Working closely with the Department of Education, the Foundation provided support for training, leadership development, technical assistance and program evaluation — activities that would ensure the quality of the program and free up federal dollars to provide direct services in schools and communities across the country. Today, 21st CCLC provides afterschool programming for 1.6 million children across the country.

For our part, Mott supports afterschool networks in all 50 states, as well as national organizations working to increase access to and enhance the quality of afterschool programs for all children. For many years, we also have supported afterschool programs in our hometown of Flint. In all, we have committed nearly $250 million to advancing afterschool in the U.S. We have done so because research and data from hundreds of studies support the positive impact of afterschool programs on children’s success. Children and youth who regularly participate in quality afterschool programs perform better in school, have better attendance and are less likely to get in trouble. Afterschool programs also help to close the achievement gap between children from lower-income families and their more affluent peers.

Elementary students take part in the Safe Harbor afterschool program in Michigan City, Indiana, in 2012. Safe Harbor is a 21st CCLC site. | Photo Credit: Rick Smith

Research and data from hundreds of studies support the positive impact of afterschool programs on children’s success.

The Foundation’s sixth stage of development was ushered in with the new millennium, and it was marked by disruption of many types. On the positive side were disruptive innovations of the Information Age, including the growth and maturation of the World Wide Web and the introduction of the iPhone.

But we also saw disruption in other forms — the rise of terrorism, geopolitical upheaval, the global financial crisis, and natural disasters in the U.S. and abroad. Like many philanthropies, we stepped beyond the boundaries of our formal grantmaking programs to assist with recovery efforts related to 9/11 and Hurricane Katrina.

We also began focusing again on revitalization efforts in Flint. Lon Crim, a former superintendent of Atlanta schools who joined our board of trustees in 1988, was fond of the saying, “Yard by yard, life is hard. Inch by inch, it’s a cinch.” This time around, we found that inch by inch was, indeed, the way to go. We learned that more “organic” revitalization efforts built around smaller, locally driven, strategically placed projects could add up to greater impact for the area as a whole. We supported master planning efforts for the University of Michigan-Flint, the Flint Cultural Center and the downtown district.

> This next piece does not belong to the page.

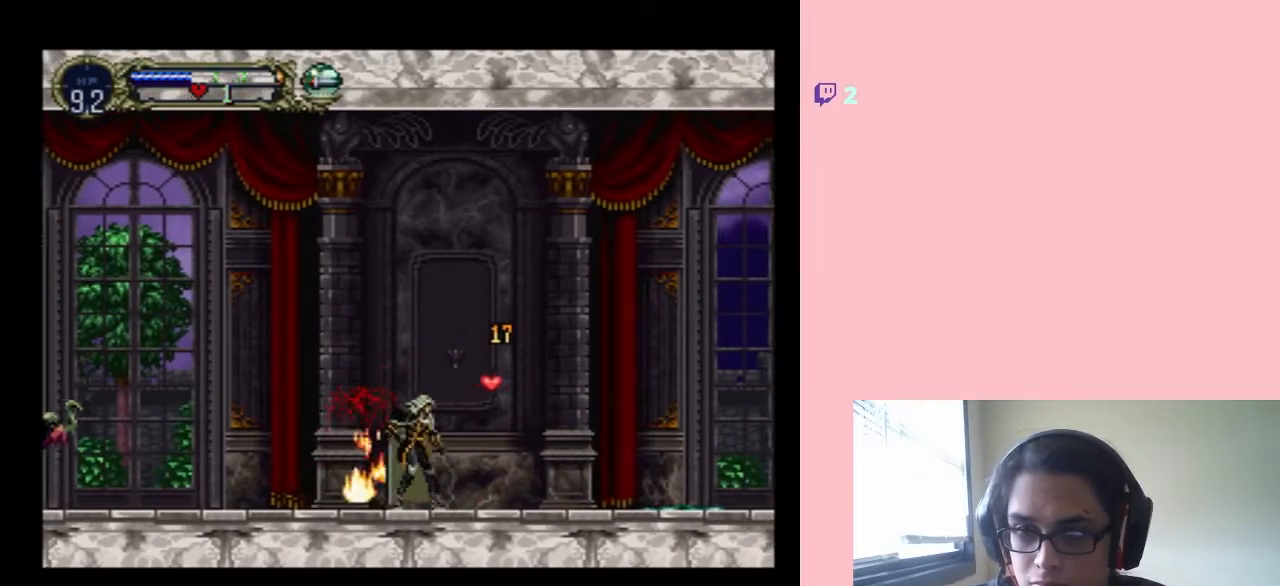
{"buttons": ["DPAD_RIGHT"], "left_stick": "center", "right_stick": "center", "events": [[117, "B", "down"], [183, "B", "up"]]}
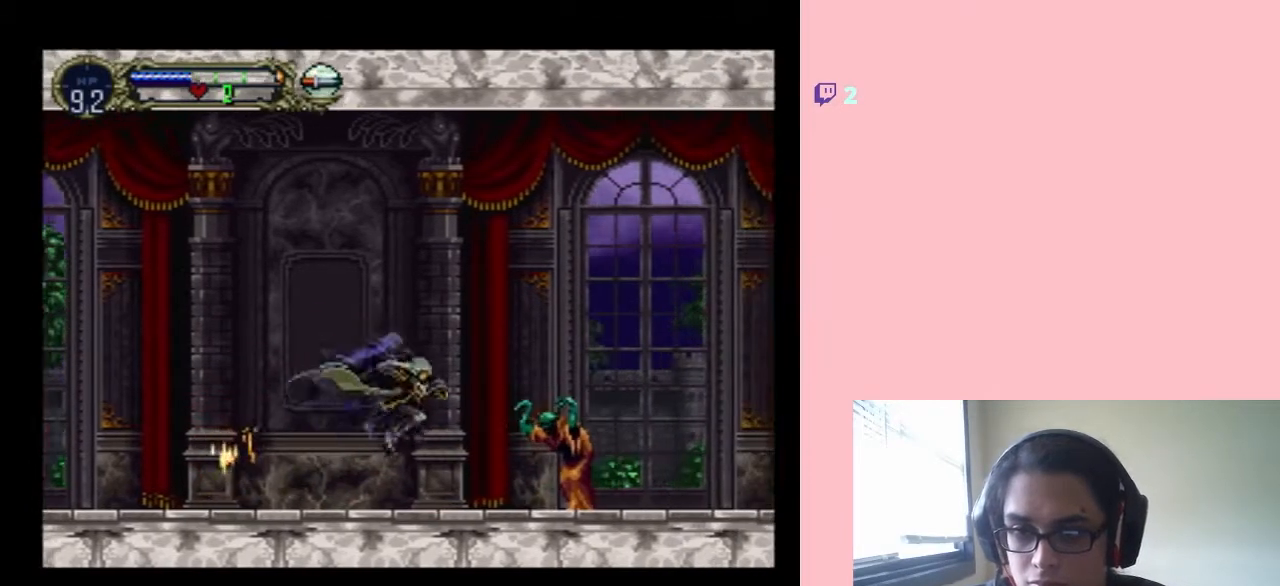
{"buttons": ["DPAD_DOWN"], "left_stick": "center", "right_stick": "center", "events": [[67, "DPAD_DOWN", "down"], [67, "DPAD_RIGHT", "up"], [200, "Y", "down"], [317, "Y", "up"]]}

We also provided support for a team of local representatives from the public and private sectors to work with several national organizations to research and design a landbanking model that was first tested by Genesee County and ultimately utilized by municipalities across the U.S.

William S. White (right) congratulates Ridgway H. White on being elected president of the Foundation, effective January 1, 2015 – photo December 2014. Photo Credit: Jessica Martin Jones

Ridgway White became president of the Foundation in 2015, just as the Flint water crisis was beginning to unfold.

In 2012, the city of Flint embarked on its own master planning process, which sought input from residents in shaping the future of their community. One of the top priorities residents called for was a new model of community education, reimagined for the 21st century.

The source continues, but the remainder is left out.